2. Well thats what alot of people do. But as this is a place for fanfiction writers to post their stories for others to read and review, the readers are allowed to post their opinions and criticism in a review. I give constructive criticism. If you don't know the difference between constructive criticism, an opinion, and a flame, you should look at The Evil Old Woman's bio. I was not flaming your story, or giving just an opinion. I was trying to help by posting my thoughts on your story, and what did not work in your story, to make it faithful with the books. I was not telling you how to write your story. I stress that. I was just trying to help you make it better and more enjoyable fo everyone.

- Maybe you need to read my review more thoroughly, because I didn't say that Harry Potter was overused, I said that the "American Transfer Student" idea was overused. Which it is.

-The Floo network could not be put into a muggle's house temporarily, with the exception of Harry Potter, because he's Harry Potter AND Mr.
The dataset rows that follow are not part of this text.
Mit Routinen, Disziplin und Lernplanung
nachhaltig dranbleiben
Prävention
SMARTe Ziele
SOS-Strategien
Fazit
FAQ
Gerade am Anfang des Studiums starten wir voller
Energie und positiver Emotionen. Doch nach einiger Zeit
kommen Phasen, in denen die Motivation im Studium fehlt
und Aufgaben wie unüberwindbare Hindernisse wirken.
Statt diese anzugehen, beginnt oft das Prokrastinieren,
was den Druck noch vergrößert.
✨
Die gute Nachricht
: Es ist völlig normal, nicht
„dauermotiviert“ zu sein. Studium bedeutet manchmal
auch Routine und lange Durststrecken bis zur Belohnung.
Weasley had a friend working at the Floo Regulation Panel, so he could set it up for him. Also, Mr Weasley said, "Muggle fireplaces are supposed to be connected, strictly speaking" so no, sorry her fireplace couldn't be connected. I never said Cassy was half elven. I said her strange friend was.

- OH NO! I have ABSOLUTELY NOTHING against elves. And no, contrary to popular belief, Dobby is not elven. He is a House-Elf. Totally different. Oh no.. Don't tell me you're Erin person is a half house-elf? Ahh!

- You could have said UK accent. I have the sudden urge to say "Durr" but I won't.

-So do I.

On second thought.. Maybe you need to read the books more thoroughly. Yeah.

Miss Ewe.

PS. You know what a Mary-Sue is Right?

PSS. You don't know what a Mary-Sue is, do you?

PSSS. Oh dear god.
Stefynae chapter 3 . 1/4/2003
I like this story. It's very interesting. The curse Cassy recieved is very cool. I like the fact that she has to wear a glove and the flames and all that jazz...it adds flavor to the story. And Erin being half-elf is really cool too. I don't think that Draco is being as conceded as the girls say he is. Nothing really struck me as being incredibly snobbish, but he indeed was rude. I also think your dialogue is a bit closed off and excessive. What I really mean is that 'Hello's and 'Goodbyes' can be completely avoided if you try, and it eliminates unecessary words in your story. I read that somewhere and seemed like good advice. I love how you tell your reviewers what you really think of them...that really amused me! It's funny how we ask people to give us constructive criticism when we really want to hear that they like the story. I know, I do the same thing! Good luck with the rest of this story!

***

~Stefynae

PS-Thank you for reviewing my story! And if you like elves at Hogwarts, my 'Stranger' story is just what you're looking for! That's completed and I'm writing the sequel right now, which is better than the first story. Both are better than the 'Enigma' story in my opinion, but that was my first fic though...Thanks again for your kind words!